### Data under study
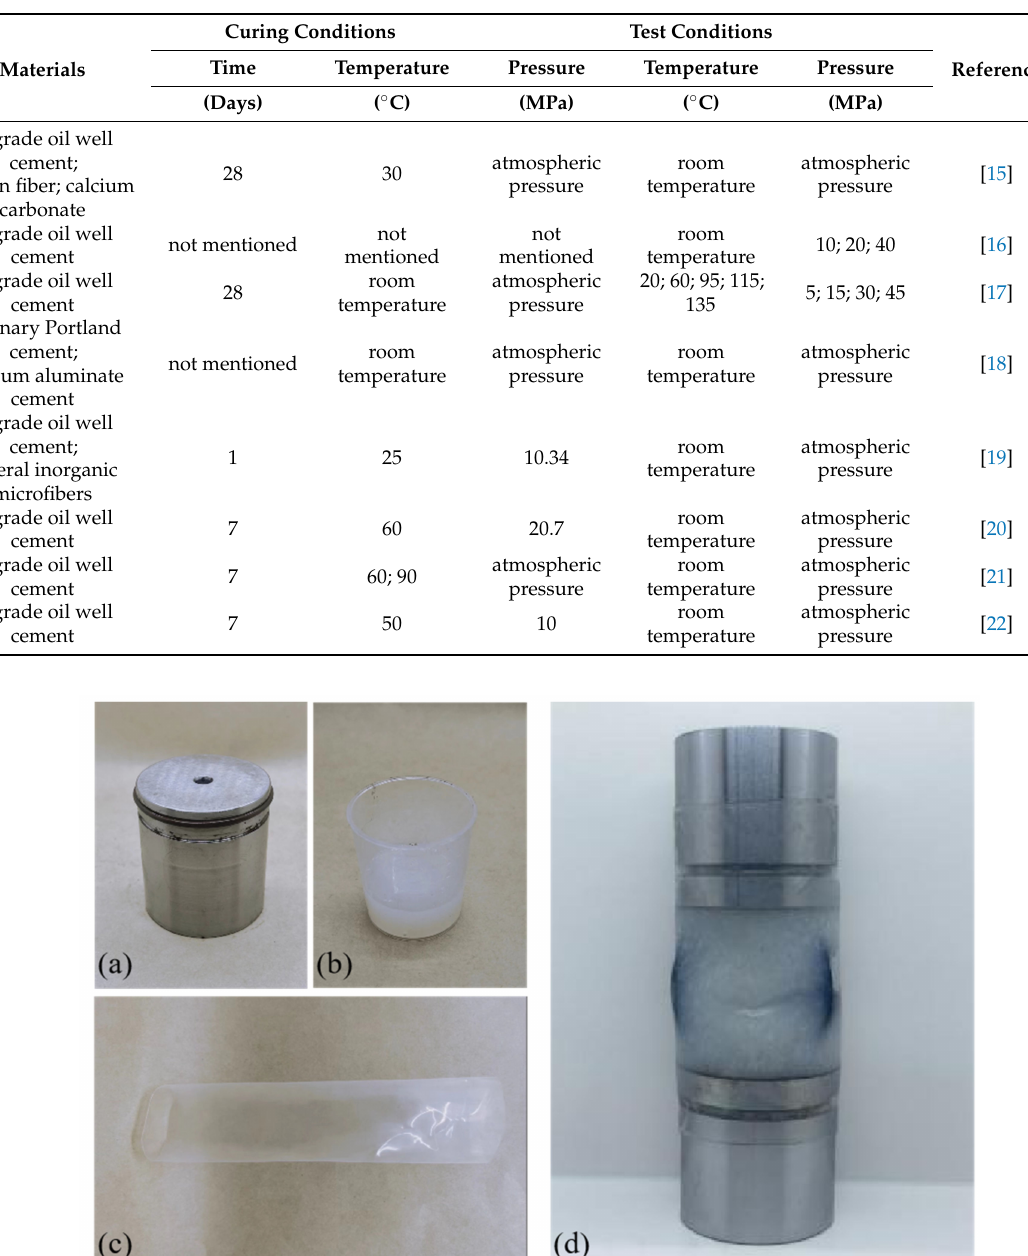
Table 1. Information on test materials and test conditions in some references.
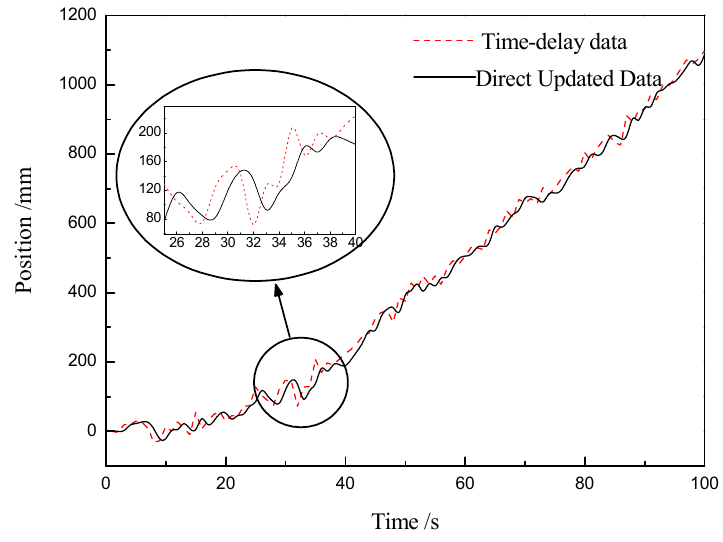
Figure 4. Direct update of time-delay data.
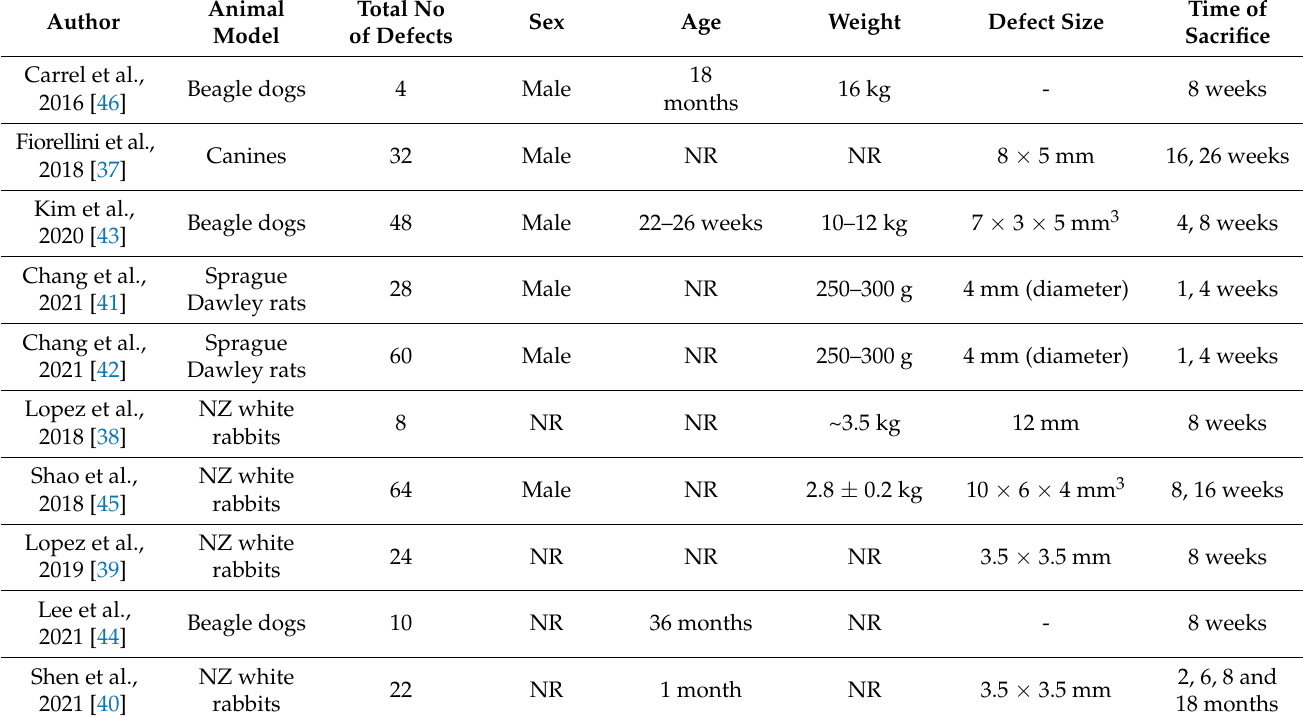
Table 3. Summary of animal model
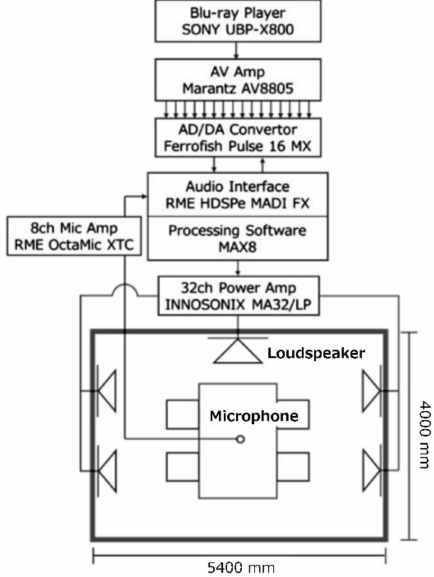
Figure 1. Diagram of the acoustic system used in this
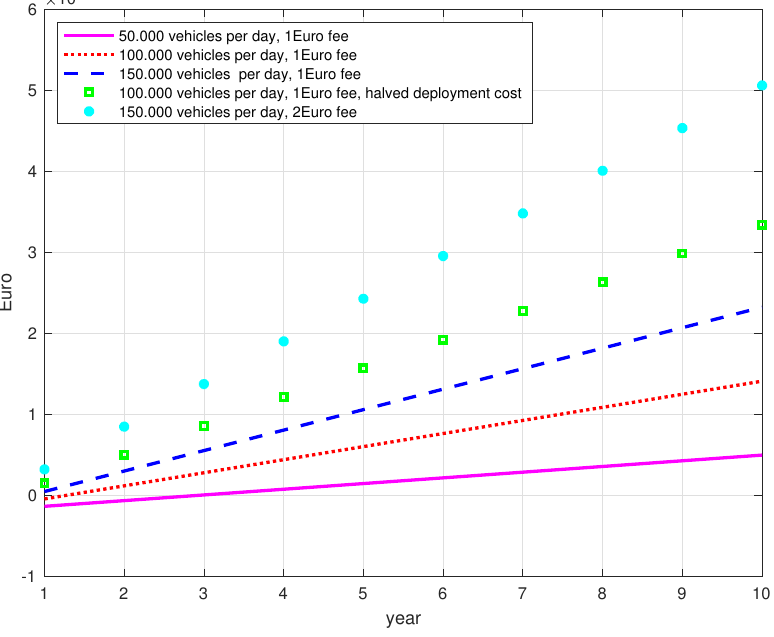
Figure 1. Achieved profit in Euro for different scenarios in a 10-year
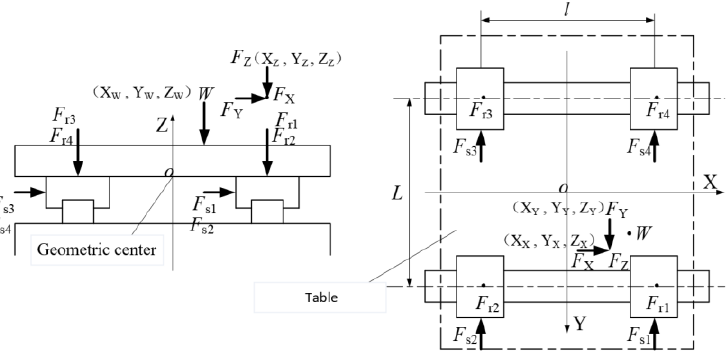
Figure 5. Load diagram of linear guide unit.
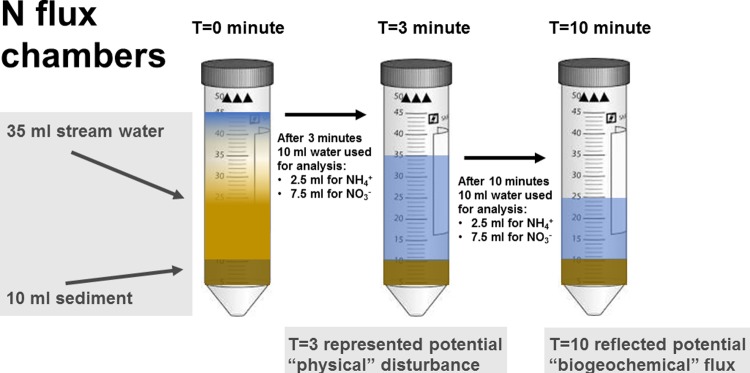
Experimental flux chambers: 10 mL sediment from the benthic zone were randomly collected, transferred into separate 50 mL falcon tubes and mixed with 35 mL stream water.For N samples, 10 mL water (2.5 mL for NH4+ and 7.5 mL for NO3- analysis) was extracted after the sediment had settled (T = 0 minutes), and after both 3 (T = 3 minutes) and 10 minutes (T = 10 minutes). The initial 0–3 minutes flux represented a “physical” disturbance event, while the 3–10 minutes flux reflected a “biogeochemical” flux.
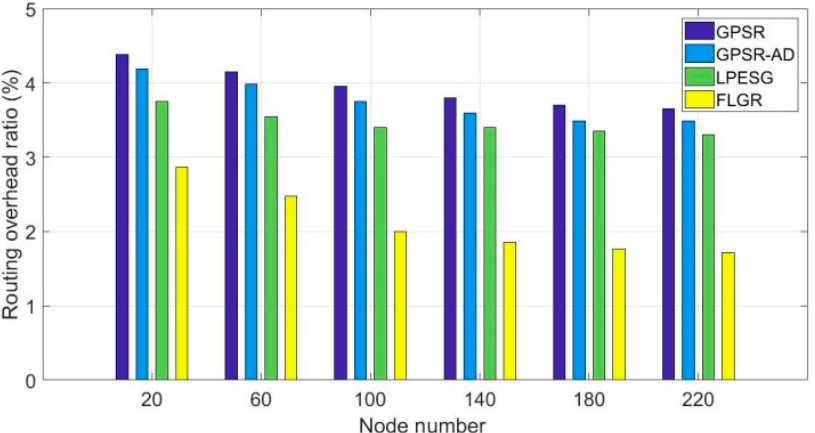
Figure 12. Impact of node number on routing overhead ratio with v max =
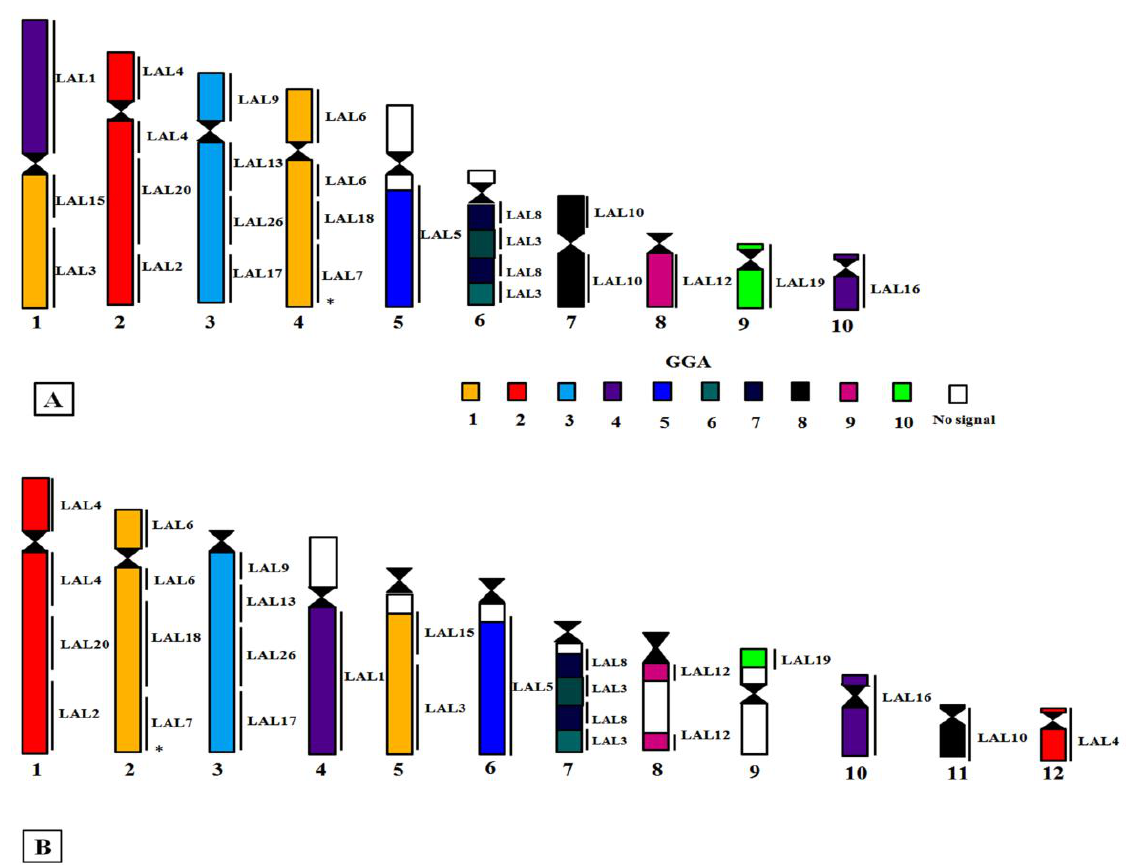
Figure 4. Homology maps with GGA and LAL probes in metaphasic chromosomes of ( A ) Pyrrhura frontalis and ( B ) Amazona aestiva . Segments not hybridized with LAL probes are indicated with asterisks.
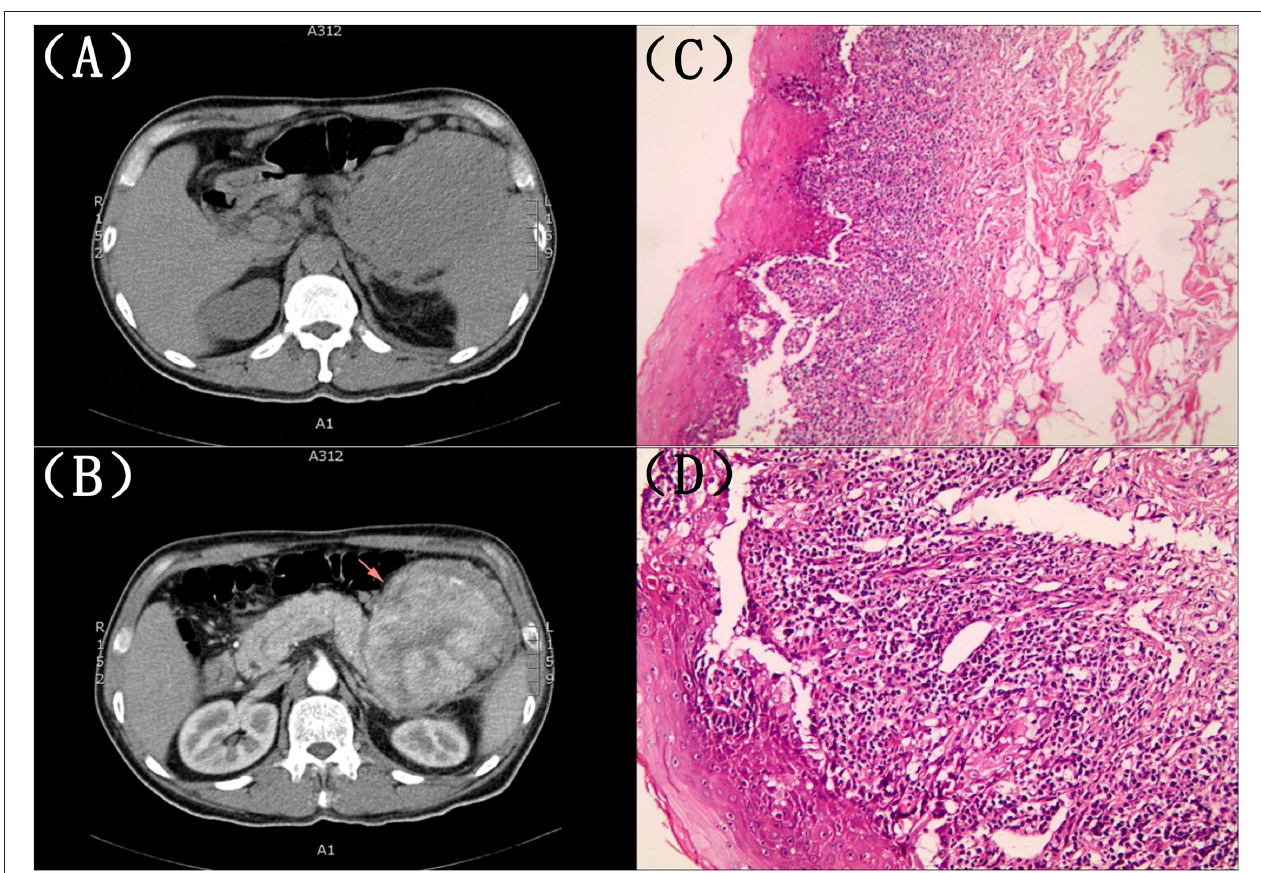
FIGURE 4 | (A,B) Computed tomography (CT) scan of the thorax and abdomen. A well-defined tumor between the spleen and stomach, measuring 117 × 108 × 91mm, accompanied by an abundant blood supply and enlarged retroperitoneal lymph nodes. (C,D) The histopathological evaluation of the skin lesions. Suprabasilaracantholysis, keratinocyte necrosis, basal layer damage, and inflammatory cell infiltration in the superficial dermis, including lymphocytes and plasma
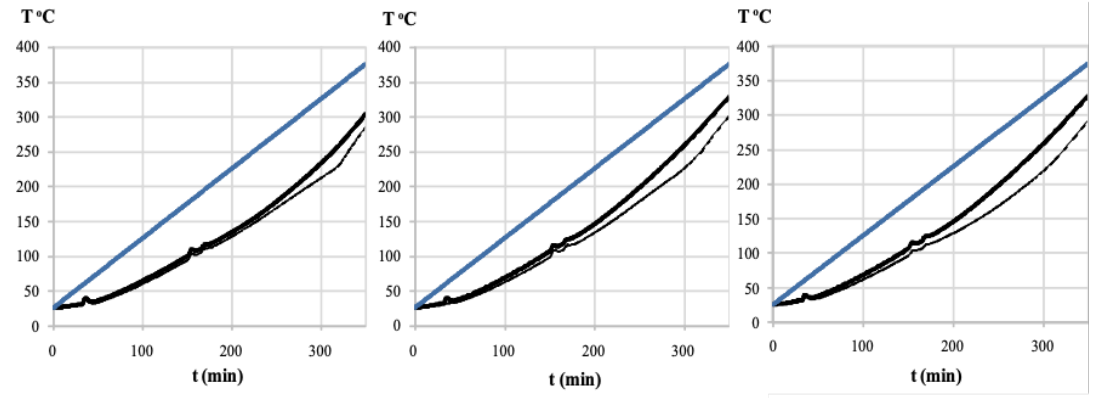
Figure 2. Time - temperature curves for OC, RAC 50% and RAC 100%.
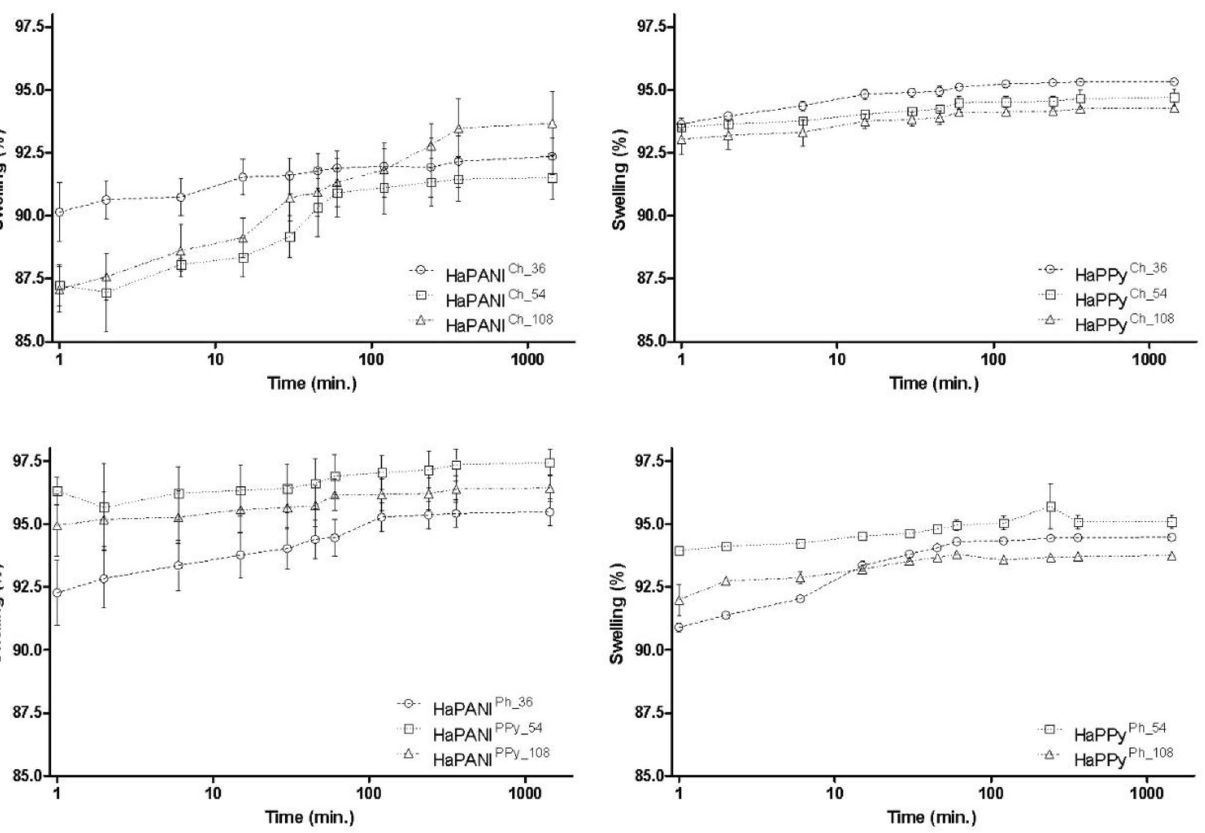
Figure 6. Swelling behaviour, expressed as average swelling degree. The average values from four measurements reported with standard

### What to produce
Please print the lines from the one holding "Figure 2. Time" through the end of the records above, unchanged and with the pictures left out.

### Exercise output
Figure 2. Time - temperature curves for OC, RAC 50% and RAC 100%.
Figure 6. Swelling behaviour, expressed as average swelling degree. The average values from four measurements reported with standard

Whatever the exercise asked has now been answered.